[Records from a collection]
__________________________________________________

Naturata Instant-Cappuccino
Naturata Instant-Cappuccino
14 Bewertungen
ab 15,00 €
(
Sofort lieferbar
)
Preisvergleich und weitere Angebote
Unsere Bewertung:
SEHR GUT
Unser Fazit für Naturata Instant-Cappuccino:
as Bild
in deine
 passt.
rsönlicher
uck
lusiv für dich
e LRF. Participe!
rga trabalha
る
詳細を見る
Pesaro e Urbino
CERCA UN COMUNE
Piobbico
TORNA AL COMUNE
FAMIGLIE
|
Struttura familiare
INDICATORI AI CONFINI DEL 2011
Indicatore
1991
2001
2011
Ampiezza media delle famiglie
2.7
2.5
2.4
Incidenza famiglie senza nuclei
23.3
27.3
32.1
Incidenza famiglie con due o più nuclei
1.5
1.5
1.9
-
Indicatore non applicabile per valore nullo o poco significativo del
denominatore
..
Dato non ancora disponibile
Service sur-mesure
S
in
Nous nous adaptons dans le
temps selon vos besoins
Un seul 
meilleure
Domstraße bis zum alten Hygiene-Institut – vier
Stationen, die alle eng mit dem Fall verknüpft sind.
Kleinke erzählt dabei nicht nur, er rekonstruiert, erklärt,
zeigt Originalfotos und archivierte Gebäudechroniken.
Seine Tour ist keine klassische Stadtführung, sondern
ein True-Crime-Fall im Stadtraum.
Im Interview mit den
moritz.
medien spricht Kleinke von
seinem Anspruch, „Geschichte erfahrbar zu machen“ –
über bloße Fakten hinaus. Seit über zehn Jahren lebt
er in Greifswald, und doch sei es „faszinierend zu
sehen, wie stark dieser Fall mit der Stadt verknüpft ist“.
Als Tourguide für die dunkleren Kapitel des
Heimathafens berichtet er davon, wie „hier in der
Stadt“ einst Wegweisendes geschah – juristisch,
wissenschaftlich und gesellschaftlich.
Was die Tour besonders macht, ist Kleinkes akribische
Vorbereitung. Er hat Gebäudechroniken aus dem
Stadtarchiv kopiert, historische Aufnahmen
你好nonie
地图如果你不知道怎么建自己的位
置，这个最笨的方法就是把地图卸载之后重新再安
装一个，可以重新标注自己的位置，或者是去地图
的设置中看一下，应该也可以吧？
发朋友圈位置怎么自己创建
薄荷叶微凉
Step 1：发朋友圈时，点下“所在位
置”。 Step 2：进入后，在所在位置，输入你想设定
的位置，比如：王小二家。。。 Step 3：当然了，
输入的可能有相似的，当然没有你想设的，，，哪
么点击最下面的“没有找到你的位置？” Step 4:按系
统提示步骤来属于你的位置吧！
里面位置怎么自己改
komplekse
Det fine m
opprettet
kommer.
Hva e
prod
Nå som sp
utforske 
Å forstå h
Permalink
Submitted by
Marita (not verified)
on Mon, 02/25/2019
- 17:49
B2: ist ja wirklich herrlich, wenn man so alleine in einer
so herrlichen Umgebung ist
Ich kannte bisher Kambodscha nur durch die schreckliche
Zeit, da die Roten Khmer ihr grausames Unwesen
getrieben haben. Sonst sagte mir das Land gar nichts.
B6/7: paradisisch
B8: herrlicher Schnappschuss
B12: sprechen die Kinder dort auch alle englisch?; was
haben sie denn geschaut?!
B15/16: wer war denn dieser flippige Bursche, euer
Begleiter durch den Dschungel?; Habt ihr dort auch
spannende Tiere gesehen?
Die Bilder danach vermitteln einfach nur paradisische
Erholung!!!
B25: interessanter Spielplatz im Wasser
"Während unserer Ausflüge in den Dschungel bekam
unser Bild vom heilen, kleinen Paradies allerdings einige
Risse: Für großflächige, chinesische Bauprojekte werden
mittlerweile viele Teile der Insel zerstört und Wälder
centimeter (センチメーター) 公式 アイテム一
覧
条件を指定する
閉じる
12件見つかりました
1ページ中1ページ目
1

__________________________________________________

Exercise directions: Word for word, retype the lines from the one containing "mittlerweile viele Teile" through the final line of the data, including both ends and nothing more.

Task solution:
mittlerweile viele Teile der Insel zerstört und Wälder
centimeter (センチメーター) 公式 アイテム一
覧
条件を指定する
閉じる
12件見つかりました
1ページ中1ページ目
1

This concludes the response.